Ogni notte, quando il cielo è finalmente sereno e voi uscite all’aperto per godervelo al meglio, non fate che ripetere un rito antico quanto il mondo.
Certo, qualche migliaio di anni fa gli uomini alzavano al cielo soltanto i loro occhi curiosi, e non gli specchi dei riflettori né le lenti dei rifrattori; ma il principio è sempre quello: si alza lo sguardo con lo stupore e la malinconia di chi va per mare e contempla da lontano un’isola che gli rimarrà per sempre sconosciuta.
E se le conoscenze acquisite ci consentono oggi di interpretare assai meglio la natura e i moti delle luci della volta celeste, questo non ha certo diminuito lo stupore che esse sono in grado di generare, anzi! Quel che potrà cambiare non sarà mai l’incanto, quanto piuttosto la familiarità. Per tutti noi, ad esempio, la prima falce di Luna rappresenta una complice notturna e amichevole del paesaggio celeste, ma in fondo irraggiungibile quanto la più lontana delle nebulose. Eppure, sul nostro pianeta ci sono una dozzina d’uomini che la guardano con emozioni e occhi diversi dai nostri, perché loro non si limitano a contemplarla, ma possono ricordarla. Possono riconoscerne i luoghi e dire: “Sono stato lassù”.
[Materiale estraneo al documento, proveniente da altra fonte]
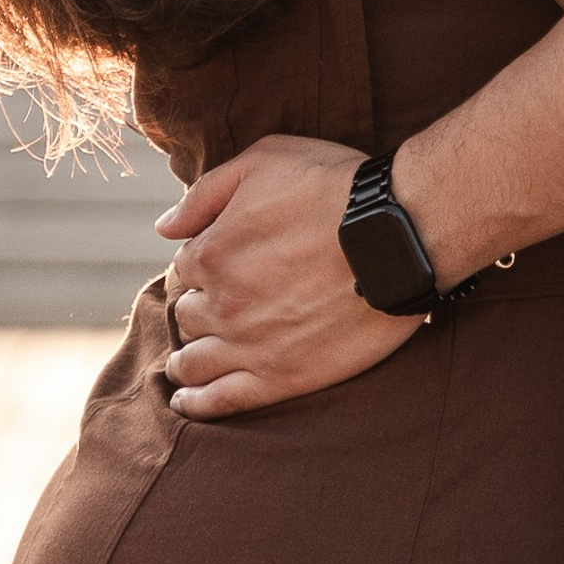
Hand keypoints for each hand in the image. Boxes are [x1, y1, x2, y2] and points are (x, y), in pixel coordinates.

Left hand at [152, 131, 422, 418]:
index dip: (199, 265)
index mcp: (212, 251)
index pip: (184, 267)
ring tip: (185, 365)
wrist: (398, 236)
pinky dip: (198, 403)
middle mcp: (222, 302)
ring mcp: (249, 344)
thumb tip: (165, 226)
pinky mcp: (281, 377)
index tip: (216, 268)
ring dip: (185, 360)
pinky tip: (186, 401)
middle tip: (216, 308)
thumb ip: (208, 192)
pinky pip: (222, 401)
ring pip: (194, 361)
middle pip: (188, 314)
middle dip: (197, 308)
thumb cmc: (335, 187)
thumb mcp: (266, 159)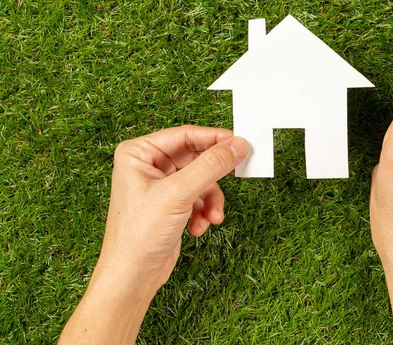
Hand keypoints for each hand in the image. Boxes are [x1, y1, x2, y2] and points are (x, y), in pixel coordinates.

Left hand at [97, 125, 248, 291]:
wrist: (132, 278)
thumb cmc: (138, 235)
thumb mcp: (179, 193)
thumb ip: (211, 165)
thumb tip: (237, 145)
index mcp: (139, 153)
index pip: (185, 135)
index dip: (215, 138)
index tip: (240, 143)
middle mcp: (148, 166)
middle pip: (196, 157)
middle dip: (215, 174)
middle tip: (240, 172)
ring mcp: (161, 186)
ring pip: (202, 179)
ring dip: (211, 198)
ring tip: (213, 216)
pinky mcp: (172, 204)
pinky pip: (199, 197)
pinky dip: (204, 211)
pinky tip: (199, 227)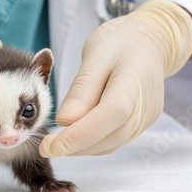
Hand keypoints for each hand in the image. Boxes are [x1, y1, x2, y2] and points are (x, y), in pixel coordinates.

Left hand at [40, 0, 191, 156]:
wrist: (147, 43)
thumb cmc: (118, 44)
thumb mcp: (94, 56)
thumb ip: (81, 90)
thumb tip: (64, 122)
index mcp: (134, 81)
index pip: (110, 115)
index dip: (80, 135)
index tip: (50, 146)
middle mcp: (145, 107)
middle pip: (110, 136)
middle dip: (75, 146)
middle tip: (45, 146)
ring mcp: (145, 119)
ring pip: (111, 144)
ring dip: (81, 148)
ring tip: (56, 141)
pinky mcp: (140, 126)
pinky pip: (113, 140)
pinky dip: (91, 143)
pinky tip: (75, 135)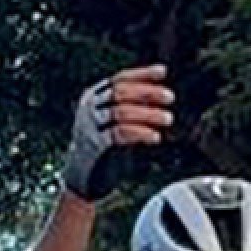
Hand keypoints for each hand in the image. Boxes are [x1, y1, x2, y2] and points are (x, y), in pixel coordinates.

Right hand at [63, 65, 175, 200]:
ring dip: (148, 114)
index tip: (162, 72)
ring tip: (167, 118)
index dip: (142, 74)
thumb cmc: (103, 149)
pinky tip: (155, 137)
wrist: (81, 178)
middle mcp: (89, 108)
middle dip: (147, 92)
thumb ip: (129, 108)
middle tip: (169, 97)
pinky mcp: (95, 146)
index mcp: (93, 97)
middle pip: (120, 92)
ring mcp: (90, 126)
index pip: (119, 79)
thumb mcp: (112, 121)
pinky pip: (119, 134)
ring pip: (121, 111)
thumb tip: (158, 95)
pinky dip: (140, 133)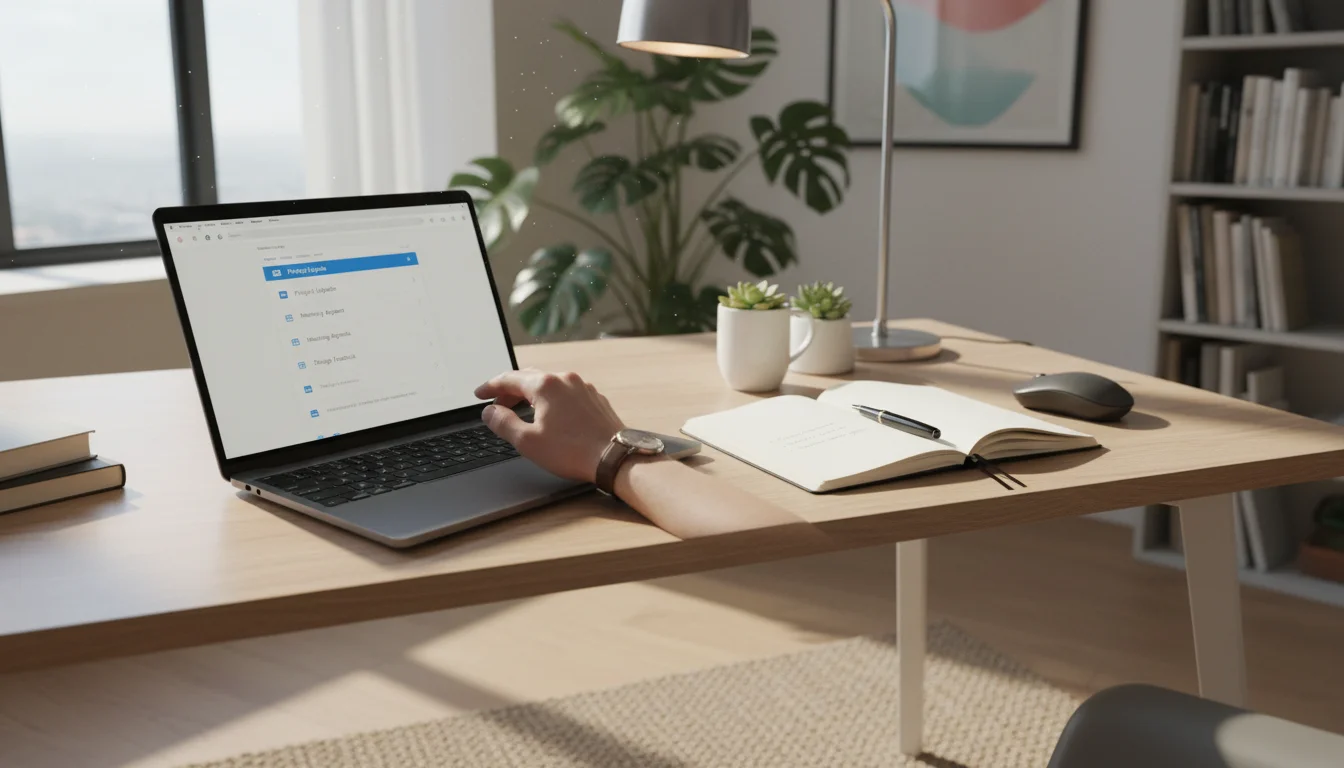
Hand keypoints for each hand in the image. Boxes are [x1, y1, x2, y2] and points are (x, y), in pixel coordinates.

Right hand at [474, 369, 623, 482]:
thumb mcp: (528, 441)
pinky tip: (549, 414)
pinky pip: (565, 392)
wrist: (615, 457)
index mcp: (545, 385)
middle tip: (496, 404)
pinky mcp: (595, 398)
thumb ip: (503, 423)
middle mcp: (565, 379)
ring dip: (530, 394)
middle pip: (529, 378)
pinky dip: (550, 399)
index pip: (509, 379)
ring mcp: (582, 387)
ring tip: (520, 410)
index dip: (490, 386)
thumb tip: (490, 412)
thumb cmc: (572, 451)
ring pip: (549, 384)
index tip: (479, 394)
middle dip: (509, 390)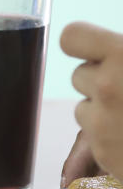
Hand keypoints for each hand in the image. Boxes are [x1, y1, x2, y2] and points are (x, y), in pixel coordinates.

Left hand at [62, 22, 122, 180]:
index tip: (97, 50)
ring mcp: (101, 122)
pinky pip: (92, 135)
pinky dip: (108, 134)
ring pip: (82, 106)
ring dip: (102, 108)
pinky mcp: (102, 151)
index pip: (71, 37)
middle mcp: (108, 86)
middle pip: (78, 74)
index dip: (84, 43)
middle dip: (99, 78)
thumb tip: (117, 51)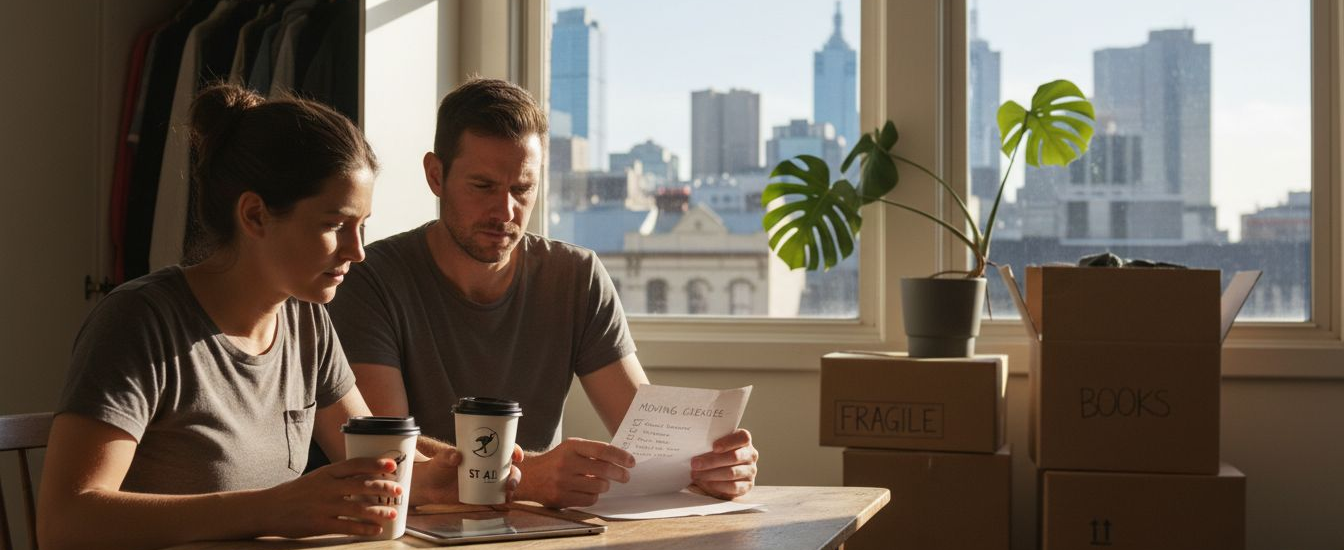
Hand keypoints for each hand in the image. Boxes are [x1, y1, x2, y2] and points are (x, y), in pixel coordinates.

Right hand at [259, 457, 401, 537]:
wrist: (268, 509)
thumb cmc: (297, 493)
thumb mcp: (317, 478)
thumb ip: (338, 477)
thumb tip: (367, 477)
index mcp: (326, 473)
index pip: (355, 464)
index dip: (375, 464)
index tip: (392, 465)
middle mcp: (326, 487)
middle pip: (361, 485)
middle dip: (383, 487)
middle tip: (399, 491)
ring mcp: (323, 506)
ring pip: (357, 507)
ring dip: (378, 511)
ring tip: (392, 513)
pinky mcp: (320, 524)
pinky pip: (347, 526)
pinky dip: (364, 528)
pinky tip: (375, 529)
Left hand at [410, 445, 523, 504]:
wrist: (428, 486)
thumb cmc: (436, 467)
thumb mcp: (441, 459)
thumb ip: (448, 456)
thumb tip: (456, 456)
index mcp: (482, 454)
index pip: (503, 449)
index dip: (514, 451)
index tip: (517, 456)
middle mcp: (487, 466)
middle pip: (509, 469)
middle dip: (515, 475)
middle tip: (510, 483)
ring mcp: (485, 481)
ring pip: (505, 483)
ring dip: (512, 489)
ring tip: (508, 496)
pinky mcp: (480, 495)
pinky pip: (495, 498)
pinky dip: (503, 501)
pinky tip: (505, 504)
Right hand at [515, 437, 634, 507]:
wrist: (530, 475)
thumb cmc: (556, 461)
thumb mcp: (571, 449)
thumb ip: (593, 452)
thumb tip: (620, 459)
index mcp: (571, 447)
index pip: (602, 450)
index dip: (620, 456)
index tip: (631, 461)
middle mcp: (566, 463)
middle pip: (604, 470)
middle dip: (620, 474)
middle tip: (625, 476)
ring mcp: (563, 482)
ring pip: (598, 487)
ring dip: (605, 485)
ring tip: (602, 483)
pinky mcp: (561, 498)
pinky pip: (589, 499)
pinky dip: (594, 496)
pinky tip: (589, 491)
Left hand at [691, 429, 757, 498]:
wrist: (720, 473)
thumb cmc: (715, 454)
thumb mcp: (713, 446)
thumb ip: (708, 443)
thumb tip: (694, 444)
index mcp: (744, 440)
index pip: (742, 437)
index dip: (728, 442)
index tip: (714, 447)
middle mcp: (750, 455)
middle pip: (734, 457)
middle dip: (712, 461)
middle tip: (695, 463)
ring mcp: (750, 471)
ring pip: (732, 472)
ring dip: (711, 474)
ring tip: (696, 474)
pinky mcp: (747, 486)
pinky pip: (733, 487)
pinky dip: (717, 485)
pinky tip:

Nella metafora di prima, per loro è forse come guardare il mare con gli occhi di un vecchio marinaio: laddove noi ci perderemmo nella visione indistinta del mistero, gli occhi del marinaio riuscirebbero a leggere segni e segnali che a noi (che siamo “della razza di chi rimane a terra”, come scrisse Montale) resteranno per sempre negati. A noi come individui, intendiamo, perché non c’è dubbio alcuno che la nostra specie arriverà prima o poi a questa familiare consapevolezza delle strade del cielo, e molto presto (?) ci muoveremo nello spazio come un tempo si spostavano i nostri avi sulle non meno pericolose strade che univano i villaggi alle città, che apparivano ai più come lontanissime luci di un mondo inesplorato.
Forse è eccessivo ricondurre le stazioni spaziali alla stregua delle locande di campagna del tempo andato, nelle quali ci si sgranchiva le gambe per una pausa durante il viaggio a cavallo, ma a noi piace l’idea di travestire da indovinello spaziale un semplice quiz di mezzi di locomozione terrestri, quindi prestate attenzione.
Immaginate che si possano usare i mezzi pubblici per andare nello spazio, che ci sia un bellissimo Museo dell’Astronautica in orbita, ricavato da vecchi laboratori spaziali, che ci sia una “Stazione Spaziale di Posta” lungo il percorso, e che esistano due modelli di razzi di linea per arrivarci: uno veloce, che si ferma mezz’ora alla Stazione Spaziale di Posta per i rifornimenti e per consentire uno spettacolare belvedere ai viaggiatori, mentre l’altro, più lento e funzionale, si limita a sbarcare e imbarcare i passeggeri dalla Stazione in un tempo virtualmente nullo, proseguendo direttamente il suo viaggio verso il Museo.
Scegliere quale razzo sia il più adatto alla bisogna dipende certo anche dal tempo totale che uno vuol impiegare per il viaggio, e quindi è utile sapere che, se i due razzi partono assieme, il più veloce arriva alla Stazione di Posta quando il più lento ha percorso solo 24 000 chilometri, e arriverà poi a destinazione quando all’altro mancheranno ancora 5000 chilometri. In realtà, coloro che fanno il viaggio per diletto vogliono provare entrambi i razzi, e di solito giocano con le coincidenze, viaggiando sul razzo più lento nel tratto che va dalla Terra alla Stazione ma poi salendo al volo sulla navicella veloce, che in quel momento sta giusto scaldando i motori pronta a partire, per il tratto da Stazione a Museo.
A noi, quando riuscimmo a fare questo fantastico viaggio, capitò l’imprevisto; gli orari soliti erano saltati per misteriose ragioni tecniche. Quel giorno il razzo più lento partiva prima dell’altro, e dalle tabelle di marcia si capiva che entrambi i velivoli sarebbero arrivati contemporaneamente alla Stazione di Posta; poi il più veloce avrebbe comunque sostato come sempre, cosicché la navicella più lenta finì con l’arrivare al Museo un quarto d’ora prima di quella veloce.
Noi ci siamo divertiti lo stesso, anche perché al momento dell’acquisto del biglietto eravamo i soli a sapere quanto dovevamo pagare. Sulla cassa c’era scritto a caratteri di scatola solo “5 centesimi a chilometro” e sembravamo i soli a sapere con esattezza quanti Euro dovessimo estrarre dal portafoglio. Ma ormai lo sapete anche voi, vero?